*** Block opens ***

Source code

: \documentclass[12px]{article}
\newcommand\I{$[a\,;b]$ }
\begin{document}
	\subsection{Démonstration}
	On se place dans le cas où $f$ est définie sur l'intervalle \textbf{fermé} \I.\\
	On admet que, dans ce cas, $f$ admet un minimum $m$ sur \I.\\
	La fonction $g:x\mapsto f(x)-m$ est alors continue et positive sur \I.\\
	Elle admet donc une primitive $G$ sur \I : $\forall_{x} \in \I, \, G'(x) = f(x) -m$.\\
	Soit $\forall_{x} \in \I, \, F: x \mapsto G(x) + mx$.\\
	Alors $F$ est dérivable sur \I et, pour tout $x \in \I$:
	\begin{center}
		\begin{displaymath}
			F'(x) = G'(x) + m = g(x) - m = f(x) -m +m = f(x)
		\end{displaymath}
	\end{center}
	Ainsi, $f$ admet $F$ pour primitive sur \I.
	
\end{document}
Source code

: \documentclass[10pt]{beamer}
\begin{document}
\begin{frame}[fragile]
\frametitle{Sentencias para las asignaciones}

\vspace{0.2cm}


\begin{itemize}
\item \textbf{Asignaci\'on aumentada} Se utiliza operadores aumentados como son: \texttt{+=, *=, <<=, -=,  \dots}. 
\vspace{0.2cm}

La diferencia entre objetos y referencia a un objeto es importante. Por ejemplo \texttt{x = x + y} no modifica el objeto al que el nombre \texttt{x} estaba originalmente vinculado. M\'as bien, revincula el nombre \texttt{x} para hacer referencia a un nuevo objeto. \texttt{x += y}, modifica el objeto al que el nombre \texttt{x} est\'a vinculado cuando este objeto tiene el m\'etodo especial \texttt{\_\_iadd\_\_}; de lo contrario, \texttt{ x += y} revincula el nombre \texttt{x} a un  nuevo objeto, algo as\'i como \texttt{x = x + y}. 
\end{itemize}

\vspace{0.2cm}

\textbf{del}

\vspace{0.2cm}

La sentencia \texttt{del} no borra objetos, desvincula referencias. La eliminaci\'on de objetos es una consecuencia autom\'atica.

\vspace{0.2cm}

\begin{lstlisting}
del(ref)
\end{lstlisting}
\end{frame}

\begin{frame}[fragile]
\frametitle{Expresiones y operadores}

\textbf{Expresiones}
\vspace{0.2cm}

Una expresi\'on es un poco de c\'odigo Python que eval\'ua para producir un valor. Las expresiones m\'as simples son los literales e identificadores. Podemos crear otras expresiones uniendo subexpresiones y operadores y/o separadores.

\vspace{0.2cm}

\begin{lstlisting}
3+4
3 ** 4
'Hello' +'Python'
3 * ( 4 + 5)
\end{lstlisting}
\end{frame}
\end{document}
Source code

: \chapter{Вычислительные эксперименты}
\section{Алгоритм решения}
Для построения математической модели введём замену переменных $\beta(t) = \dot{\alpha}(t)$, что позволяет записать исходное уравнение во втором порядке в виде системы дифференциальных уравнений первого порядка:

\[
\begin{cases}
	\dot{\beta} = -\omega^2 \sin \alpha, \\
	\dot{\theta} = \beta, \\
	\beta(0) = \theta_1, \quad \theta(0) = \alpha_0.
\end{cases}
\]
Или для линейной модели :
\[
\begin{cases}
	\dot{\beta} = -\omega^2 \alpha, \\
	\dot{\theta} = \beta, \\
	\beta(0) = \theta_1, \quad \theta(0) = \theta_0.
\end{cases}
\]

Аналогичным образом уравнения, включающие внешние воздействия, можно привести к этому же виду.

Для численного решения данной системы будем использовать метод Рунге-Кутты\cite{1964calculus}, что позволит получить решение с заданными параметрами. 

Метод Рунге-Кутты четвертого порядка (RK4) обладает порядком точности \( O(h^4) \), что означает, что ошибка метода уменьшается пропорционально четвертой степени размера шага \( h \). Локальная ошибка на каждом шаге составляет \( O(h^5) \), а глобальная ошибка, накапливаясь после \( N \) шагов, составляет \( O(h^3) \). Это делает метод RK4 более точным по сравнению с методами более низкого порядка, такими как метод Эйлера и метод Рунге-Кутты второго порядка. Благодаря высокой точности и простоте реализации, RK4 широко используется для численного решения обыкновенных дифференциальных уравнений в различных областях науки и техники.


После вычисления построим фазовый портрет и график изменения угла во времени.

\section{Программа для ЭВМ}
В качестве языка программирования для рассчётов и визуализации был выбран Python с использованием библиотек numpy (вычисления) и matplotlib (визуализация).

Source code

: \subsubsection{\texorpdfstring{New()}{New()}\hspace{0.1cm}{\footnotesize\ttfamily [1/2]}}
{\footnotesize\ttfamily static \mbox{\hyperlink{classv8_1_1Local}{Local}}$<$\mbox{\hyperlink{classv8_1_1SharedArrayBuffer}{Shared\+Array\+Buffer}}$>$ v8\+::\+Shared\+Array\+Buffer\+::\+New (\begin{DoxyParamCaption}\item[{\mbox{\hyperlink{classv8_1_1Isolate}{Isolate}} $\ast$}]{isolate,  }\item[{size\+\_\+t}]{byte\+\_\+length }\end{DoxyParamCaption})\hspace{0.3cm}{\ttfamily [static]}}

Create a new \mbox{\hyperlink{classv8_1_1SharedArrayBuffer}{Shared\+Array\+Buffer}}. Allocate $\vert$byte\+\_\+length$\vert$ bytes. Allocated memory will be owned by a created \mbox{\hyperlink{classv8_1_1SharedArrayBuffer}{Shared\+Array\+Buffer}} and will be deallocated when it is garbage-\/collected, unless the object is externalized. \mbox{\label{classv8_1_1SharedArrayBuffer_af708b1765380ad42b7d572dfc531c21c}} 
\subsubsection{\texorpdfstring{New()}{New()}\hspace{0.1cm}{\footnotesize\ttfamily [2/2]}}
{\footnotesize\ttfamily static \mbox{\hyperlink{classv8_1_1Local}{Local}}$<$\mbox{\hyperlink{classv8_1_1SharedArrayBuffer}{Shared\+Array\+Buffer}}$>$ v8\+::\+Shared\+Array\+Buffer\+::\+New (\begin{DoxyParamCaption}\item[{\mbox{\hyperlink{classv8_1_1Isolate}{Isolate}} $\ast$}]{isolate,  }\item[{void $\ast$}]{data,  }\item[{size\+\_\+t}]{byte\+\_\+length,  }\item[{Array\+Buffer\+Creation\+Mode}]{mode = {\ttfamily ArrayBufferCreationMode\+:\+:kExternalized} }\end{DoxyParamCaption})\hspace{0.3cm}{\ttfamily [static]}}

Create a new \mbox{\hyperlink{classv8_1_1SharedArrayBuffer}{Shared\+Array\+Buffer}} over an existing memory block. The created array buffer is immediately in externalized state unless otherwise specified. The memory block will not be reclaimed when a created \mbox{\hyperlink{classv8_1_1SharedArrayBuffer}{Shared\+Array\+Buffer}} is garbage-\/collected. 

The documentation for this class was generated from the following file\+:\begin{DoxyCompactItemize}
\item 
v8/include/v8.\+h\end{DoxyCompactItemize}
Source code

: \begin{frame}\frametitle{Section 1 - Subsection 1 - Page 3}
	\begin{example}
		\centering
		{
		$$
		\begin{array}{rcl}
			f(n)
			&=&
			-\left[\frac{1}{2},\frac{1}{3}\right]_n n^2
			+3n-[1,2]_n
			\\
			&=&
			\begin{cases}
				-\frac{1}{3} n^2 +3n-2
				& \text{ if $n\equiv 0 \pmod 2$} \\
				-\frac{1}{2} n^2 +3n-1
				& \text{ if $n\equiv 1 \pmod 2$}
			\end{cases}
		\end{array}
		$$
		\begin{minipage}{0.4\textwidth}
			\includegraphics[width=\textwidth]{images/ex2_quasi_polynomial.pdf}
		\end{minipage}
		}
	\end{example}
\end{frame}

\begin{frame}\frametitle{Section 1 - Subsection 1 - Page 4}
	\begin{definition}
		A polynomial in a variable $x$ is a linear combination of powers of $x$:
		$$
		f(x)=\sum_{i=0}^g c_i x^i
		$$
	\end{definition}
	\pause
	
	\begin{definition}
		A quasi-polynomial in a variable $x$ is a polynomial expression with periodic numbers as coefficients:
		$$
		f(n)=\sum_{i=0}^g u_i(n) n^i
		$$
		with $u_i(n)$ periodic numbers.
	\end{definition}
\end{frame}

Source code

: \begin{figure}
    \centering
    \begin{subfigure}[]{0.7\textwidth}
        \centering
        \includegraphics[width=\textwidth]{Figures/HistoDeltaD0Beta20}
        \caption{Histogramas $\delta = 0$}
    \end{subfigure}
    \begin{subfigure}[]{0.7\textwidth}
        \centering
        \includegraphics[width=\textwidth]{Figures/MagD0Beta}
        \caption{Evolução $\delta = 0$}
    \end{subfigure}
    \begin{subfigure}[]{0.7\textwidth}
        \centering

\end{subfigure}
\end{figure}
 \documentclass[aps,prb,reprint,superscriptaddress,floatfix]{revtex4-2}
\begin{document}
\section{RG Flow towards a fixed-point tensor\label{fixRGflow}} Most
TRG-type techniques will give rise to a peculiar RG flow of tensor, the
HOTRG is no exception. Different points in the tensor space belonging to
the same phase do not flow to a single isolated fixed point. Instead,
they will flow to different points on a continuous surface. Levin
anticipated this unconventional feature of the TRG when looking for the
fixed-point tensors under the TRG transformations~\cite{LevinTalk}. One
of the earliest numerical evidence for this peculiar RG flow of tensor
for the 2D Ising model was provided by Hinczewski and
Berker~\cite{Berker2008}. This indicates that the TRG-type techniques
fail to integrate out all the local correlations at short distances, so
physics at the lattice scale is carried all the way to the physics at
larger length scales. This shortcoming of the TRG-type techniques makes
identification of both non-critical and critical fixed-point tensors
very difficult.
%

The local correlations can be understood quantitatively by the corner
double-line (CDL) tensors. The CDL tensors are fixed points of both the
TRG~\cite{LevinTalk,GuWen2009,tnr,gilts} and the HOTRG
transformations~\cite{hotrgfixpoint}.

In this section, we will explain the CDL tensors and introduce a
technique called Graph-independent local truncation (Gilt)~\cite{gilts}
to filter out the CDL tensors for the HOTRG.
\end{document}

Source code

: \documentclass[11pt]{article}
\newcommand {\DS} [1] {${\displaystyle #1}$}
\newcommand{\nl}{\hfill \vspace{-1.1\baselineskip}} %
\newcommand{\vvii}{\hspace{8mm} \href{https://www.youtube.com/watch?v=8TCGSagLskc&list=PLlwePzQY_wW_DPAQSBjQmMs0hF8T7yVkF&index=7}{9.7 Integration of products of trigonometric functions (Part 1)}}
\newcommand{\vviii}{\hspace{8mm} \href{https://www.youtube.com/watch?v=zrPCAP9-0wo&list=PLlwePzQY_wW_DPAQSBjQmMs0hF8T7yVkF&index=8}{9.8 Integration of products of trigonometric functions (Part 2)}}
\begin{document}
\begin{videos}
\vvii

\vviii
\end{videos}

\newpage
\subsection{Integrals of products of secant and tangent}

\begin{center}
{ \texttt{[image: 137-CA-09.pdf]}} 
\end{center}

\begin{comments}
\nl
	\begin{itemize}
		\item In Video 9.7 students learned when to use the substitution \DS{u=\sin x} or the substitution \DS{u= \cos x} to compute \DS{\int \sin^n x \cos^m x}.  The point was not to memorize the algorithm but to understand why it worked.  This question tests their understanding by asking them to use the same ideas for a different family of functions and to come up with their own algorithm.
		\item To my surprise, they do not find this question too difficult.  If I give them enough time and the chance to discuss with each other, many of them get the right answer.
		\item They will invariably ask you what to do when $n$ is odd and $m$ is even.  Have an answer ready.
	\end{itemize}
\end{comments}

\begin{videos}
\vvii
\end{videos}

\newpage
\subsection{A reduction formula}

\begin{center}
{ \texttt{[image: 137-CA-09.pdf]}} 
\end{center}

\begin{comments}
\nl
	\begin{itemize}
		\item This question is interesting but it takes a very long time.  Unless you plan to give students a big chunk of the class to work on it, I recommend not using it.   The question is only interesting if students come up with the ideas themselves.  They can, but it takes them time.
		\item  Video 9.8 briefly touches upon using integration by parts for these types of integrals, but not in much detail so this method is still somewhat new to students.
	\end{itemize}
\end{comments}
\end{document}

*** Block closes ***

EXERCISE REQUIREMENTS — Please go through the data above and copy each line that has the word "article".

EXERCISE ANSWER —
: \documentclass[12px]{article}
: \documentclass[11pt]{article}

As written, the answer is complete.